The problem: Transcribe the data as written, minus images.

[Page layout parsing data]
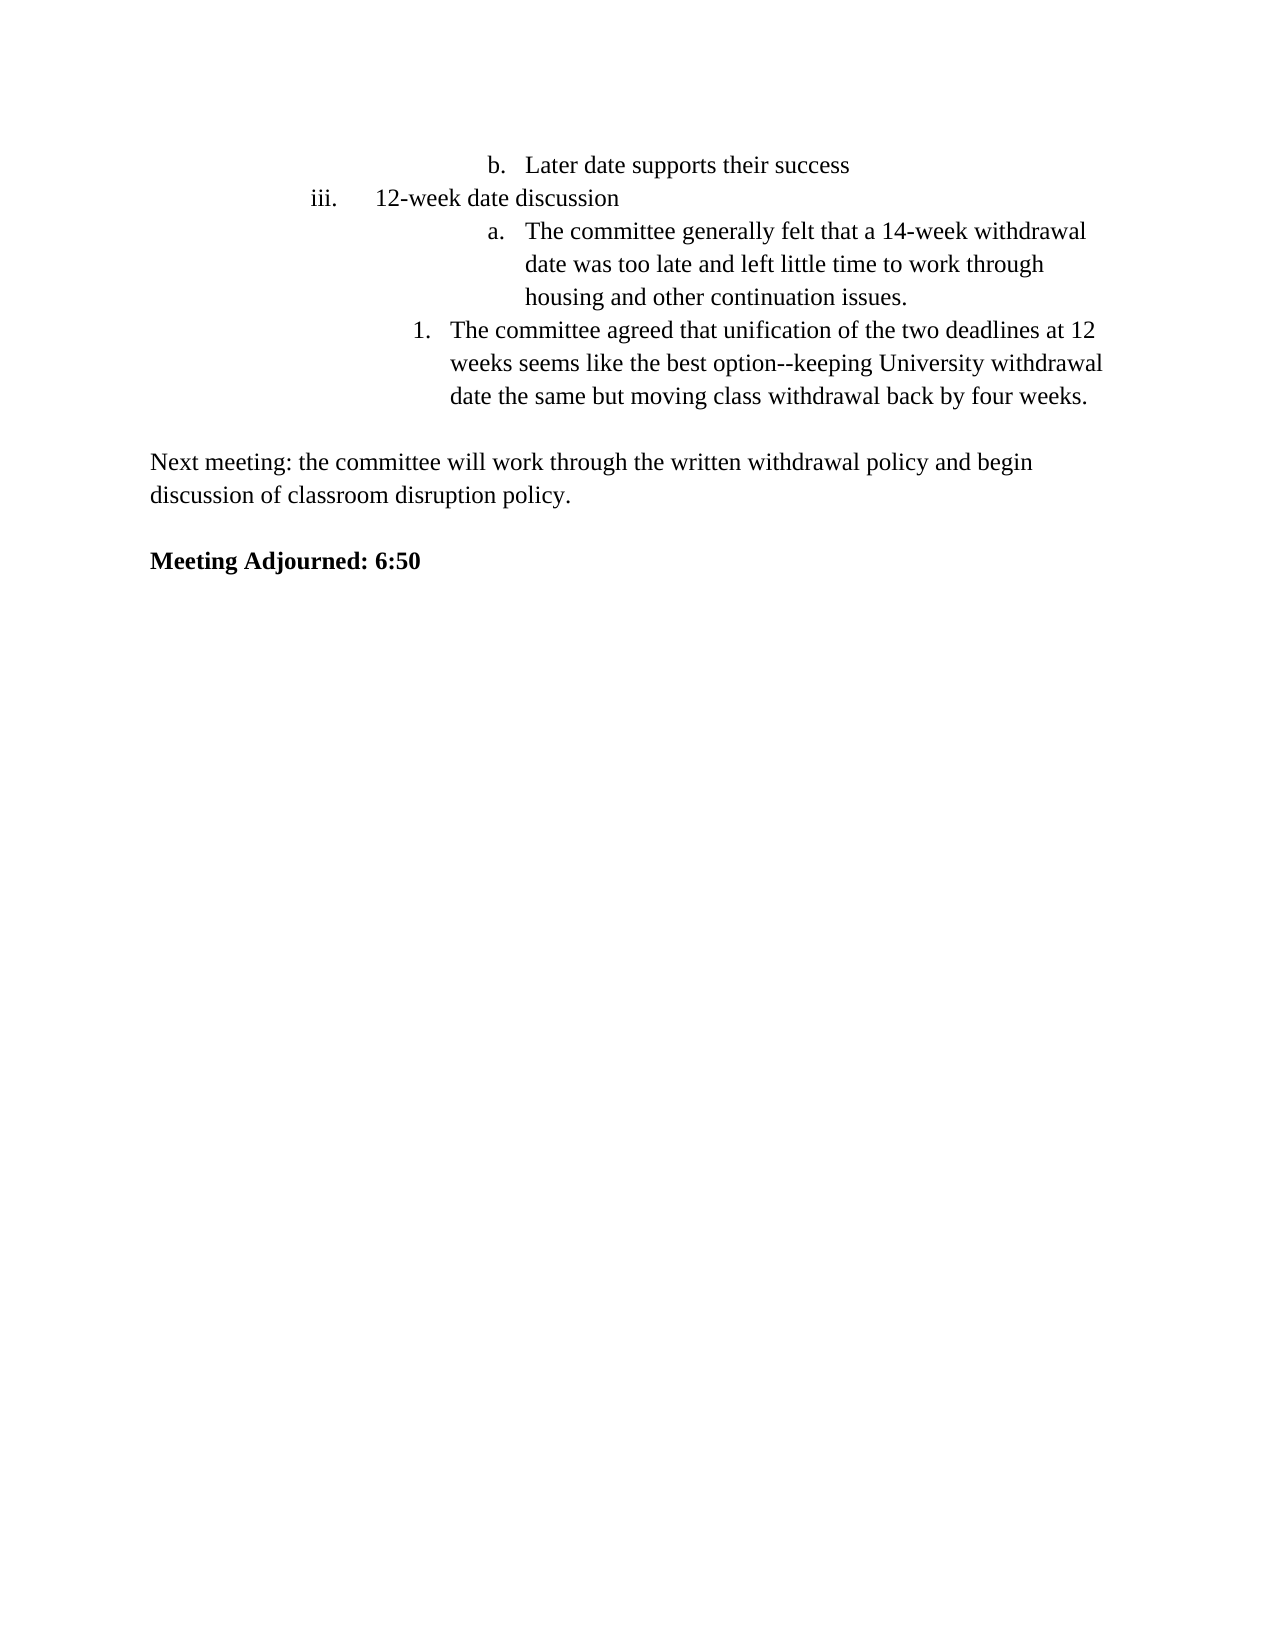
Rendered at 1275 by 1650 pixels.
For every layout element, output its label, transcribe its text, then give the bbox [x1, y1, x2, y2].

list The committee generally felt that a 14-week withdrawal date was too late and left little time to work through housing and other continuation issues. [487, 216, 1125, 311]
list 12-week date discussion [337, 183, 1125, 212]
text Next meeting: the committee will work through the written withdrawal policy and begin discussion of classroom disruption policy. [150, 447, 1125, 509]
list The committee agreed that unification of the two deadlines at 12 weeks seems like the best option--keeping University withdrawal date the same but moving class withdrawal back by four weeks. [412, 315, 1125, 410]
text Meeting Adjourned: 6:50 [150, 546, 1125, 575]
list Later date supports their success [487, 150, 1125, 179]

Completed task:
Rendered at 1275 by 1650 pixels.
For every layout element, output its label, transcribe its text, then give the bbox [x1, y1, x2, y2].

list The committee generally felt that a 14-week withdrawal date was too late and left little time to work through housing and other continuation issues. [487, 216, 1125, 311]
list 12-week date discussion [337, 183, 1125, 212]
text Next meeting: the committee will work through the written withdrawal policy and begin discussion of classroom disruption policy. [150, 447, 1125, 509]
list The committee agreed that unification of the two deadlines at 12 weeks seems like the best option--keeping University withdrawal date the same but moving class withdrawal back by four weeks. [412, 315, 1125, 410]
text Meeting Adjourned: 6:50 [150, 546, 1125, 575]
list Later date supports their success [487, 150, 1125, 179]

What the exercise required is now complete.